Tuesday, September 6, 2011

Introduction to Tastes and Tales

There are many ways to describe any person, but this title refers to my position between the woman and girl who have meant the most to me, my mother, Rosa Randolph Taylor Robinson and granddaughter, Rosa Lee Williams. I don’t know how my mother happened to be given the name Rosa, but granddaughter Rosa was named for her two great grandmothers, Rosa Robinson and Rose Stenberg. I was named Betty Mae by my brother, who was nearly twelve when I was born. He named me for mother and daughter cousins who were distant if you only look at a family tree, but close if you take into account feelings. We had lots of cousins like that when I was growing up, both blood and honorary.

Mother was a wonderful cook, and accumulated quite a few recipes. Some were written neatly on recipe cards, but most were scrawled on the back of receipts, deposit slips, strips torn from paper bags, scraps of notebook paper and in the margins of her cookbooks. Some were written in pencil and others in ballpoint pen which is now fading away. Some are in her handwriting and others in the handwriting of the friends who gave her the recipes. They were tucked away in a wooden recipe box, stuck between the pages of her cookbooks, or stuffed into an embroidered recipe holder. If memory serves, Mother had only two cookbooks, while I have way too many, plus access to all those recipes on the internet. The lesson to be learned from that is that while having more recipes may make for a more varied menu, it does not make one a better cook.

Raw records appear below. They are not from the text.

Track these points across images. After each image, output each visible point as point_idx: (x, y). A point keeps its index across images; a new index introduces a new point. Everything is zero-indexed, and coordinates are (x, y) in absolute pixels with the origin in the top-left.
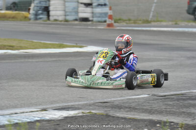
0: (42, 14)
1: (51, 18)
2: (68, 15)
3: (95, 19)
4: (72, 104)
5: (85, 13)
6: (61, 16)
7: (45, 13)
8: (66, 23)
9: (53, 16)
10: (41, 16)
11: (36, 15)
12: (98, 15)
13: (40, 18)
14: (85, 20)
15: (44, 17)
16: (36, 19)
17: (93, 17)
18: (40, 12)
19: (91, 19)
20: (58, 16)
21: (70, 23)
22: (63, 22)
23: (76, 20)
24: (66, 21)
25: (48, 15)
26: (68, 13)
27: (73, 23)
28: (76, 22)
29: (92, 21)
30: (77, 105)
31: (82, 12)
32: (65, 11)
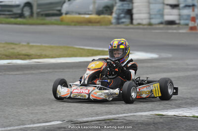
0: (124, 17)
1: (135, 22)
2: (152, 18)
3: (182, 22)
5: (171, 15)
6: (145, 19)
7: (128, 16)
8: (149, 27)
9: (136, 19)
10: (123, 20)
11: (118, 19)
12: (185, 17)
13: (123, 22)
14: (172, 23)
15: (127, 20)
16: (118, 23)
17: (180, 20)
18: (122, 15)
19: (177, 22)
20: (142, 19)
21: (154, 26)
22: (146, 27)
23: (161, 23)
24: (150, 24)
25: (132, 19)
26: (152, 16)
27: (158, 26)
28: (161, 26)
29: (179, 24)
31: (168, 15)
32: (149, 13)
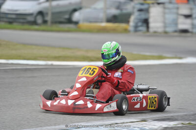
2: (167, 27)
4: (172, 115)
7: (145, 25)
8: (166, 35)
10: (140, 28)
11: (136, 27)
16: (136, 31)
18: (140, 24)
19: (190, 30)
20: (157, 28)
30: (176, 116)
31: (181, 24)
32: (164, 22)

I am now the keeper of those recipes as well as a few recipes from other relatives, including my mother-in-law, Iris Parrish Williams, another fine cook, and friends. There are also a few that I adapted by trial and error after tasting them in the homes of friends and in restaurants.

Since my brother died last year, I am also the oldest keeper of family memories, and I find myself reflecting upon them more often than I did when he was alive. During a recent visit from my niece and her family, while teaching her to make lacy cornbread, it occurred to me that I am the only one left to pass on family stories and recipes to Rosa, her dad and her cousins. Since I’m not getting any younger, it seemed that now would be as good a time to start as any.

Many of these recipes were collected before we thought much about the danger that resided in all that yummy goodness, though Mother did try to avoid salt in day to day cooking because of Daddy’s high blood pressure. I want to keep you dear friends and relations alive and healthy for as long as possible,so it is only right that I tell you, especially you beginning meal planners and cooks, that for the sake of your arteries and your waistlines, many, if not most, of these recipes should be relegated to the “ special treat” category. That said, I would also put many of them in the “best things I ever put in my mouth” category.

I decided to pass this information along in blog form because organizing the recipes and my reminiscences into book form with beginning, middle and end would have been just too much work and taken too long. By the time I finished, Rosa would have grandchildren of her own. Blogging seems to be a better method for a person who tends to think in a stream of consciousness sort of way.